Director: Ryusuke Hamaguchi
Studio: Incline
Genre(s): Drama
Rated: Not Rated


A meeting is being in a small Japanese town Hawasawa. The townspeople live in their own little world. While there is electricity, businesses, and even cars around, the people who live in it are isolated from the larger country. The best udon restaurant is run by a couple who use fresh mountain water rather than the stuff that comes from the tap, and the most respected person to be found isn’t the towns chief (a position most modern towns don’t have) but the common everyman who makes a living doing as many odd jobs as he can.

It is here that Ryusuke Hamaguchi’s “Evil Does Not Exist” takes place, and it is here we will spend our time. The follow-up to his Academy Award-winning “Drive My Car,” “Evil Does Not Exist” is a smaller, more personal film for the director. Originally planned to be a short film without any dialog, Hamaguchi decided to expand this to a feature film when he realized he had more to say than he had anticipated. I feel that he may not have had as much to say as he thought though, as the film drags on in many places and doesn’t have what I would consider to be a satisfying conclusion.

The meeting that I brought up at the beginning of this review is where the movie starts to get interesting, and it doesn’t take place until almost 40 minutes in. At this point we as the viewer have spent the movie with Takumi (Hitoshi Omika), the “odd job man” and his daily routine. We understand through his eyes how the town works and who the people are. Now he is being pitched a presentation from a couple of advertisers who want to sell the town on a glamping site, in which rich people can go camping without that whole “roughing it” thing that us poor folks must deal with.


The advertisers are turned away for one reason: there is reasonable concern that the placement of the septic tank will taint the water, which is one of the resources they are most proud of. The two advertisers hear these concerns and express to their boss that the plan likely won’t work. This isn’t the response he wants though; the government is handing out post-pandemic subsidies, and without this project the company won’t receive any of it. The two will just have to go back and try to appease the townsfolk and get them on board with the idea.

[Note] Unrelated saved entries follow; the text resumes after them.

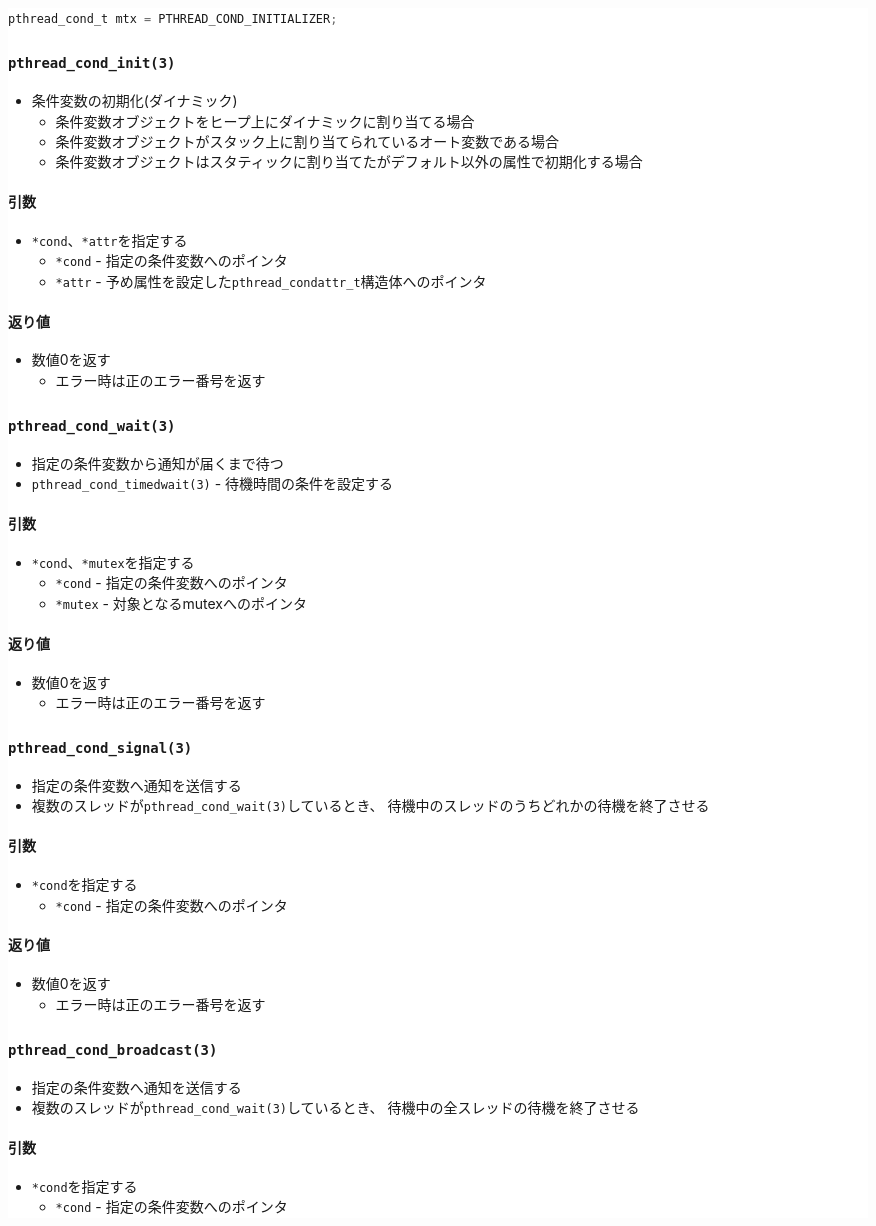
 ```c
pthread_cond_t mtx = PTHREAD_COND_INITIALIZER;
```

### `pthread_cond_init(3)`
- 条件変数の初期化(ダイナミック)
  - 条件変数オブジェクトをヒープ上にダイナミックに割り当てる場合
  - 条件変数オブジェクトがスタック上に割り当てられているオート変数である場合
  - 条件変数オブジェクトはスタティックに割り当てたがデフォルト以外の属性で初期化する場合

#### 引数
- `*cond`、`*attr`を指定する
  - `*cond` - 指定の条件変数へのポインタ
  - `*attr` - 予め属性を設定した`pthread_condattr_t`構造体へのポインタ

#### 返り値
- 数値0を返す
  - エラー時は正のエラー番号を返す

### `pthread_cond_wait(3)`
- 指定の条件変数から通知が届くまで待つ
- `pthread_cond_timedwait(3)` - 待機時間の条件を設定する

#### 引数
- `*cond`、`*mutex`を指定する
  - `*cond` - 指定の条件変数へのポインタ
  - `*mutex` - 対象となるmutexへのポインタ

#### 返り値
- 数値0を返す
  - エラー時は正のエラー番号を返す

### `pthread_cond_signal(3)`
- 指定の条件変数へ通知を送信する
- 複数のスレッドが`pthread_cond_wait(3)`しているとき、
  待機中のスレッドのうちどれかの待機を終了させる

#### 引数
- `*cond`を指定する
  - `*cond` - 指定の条件変数へのポインタ

#### 返り値
- 数値0を返す
  - エラー時は正のエラー番号を返す

### `pthread_cond_broadcast(3)`
- 指定の条件変数へ通知を送信する
- 複数のスレッドが`pthread_cond_wait(3)`しているとき、
  待機中の全スレッドの待機を終了させる

#### 引数
- `*cond`を指定する
  - `*cond` - 指定の条件変数へのポインタ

This means they will have to woo Takumi, who holds the town’s esteem and is the most open to working with them if conditions are met. The situation raises many questions from both sides of the table. Is the company being reckless in its pursuit of placing the glamping site in this small town? Will it benefit the people there? Is it wrong to disturb the environment? Who ultimately has the authority to make these calls? These are the questions (as are others I haven’t mentioned) that will haunt all the people in this movie, with answers being difficult to come by.

“Evil Does Not Exist” sounds like a horror movie when in reality it is an intimate character drama. The two advertisers are going down a bad path, but they seem to realize that, and question if they should change careers. Takumi may be selfless, but why does such an uneducated man have so much sway with the people? The movie is beautifully shot and engaging during many aspects of the film. It is also too long, and a more reasonable 80-minute runtime would have likely tightened things up some more. Hamaguchi himself seemed to have much reverence for the town he was filming in and wanted us to understand why he was concerned about its fate. He could have done that in half the time.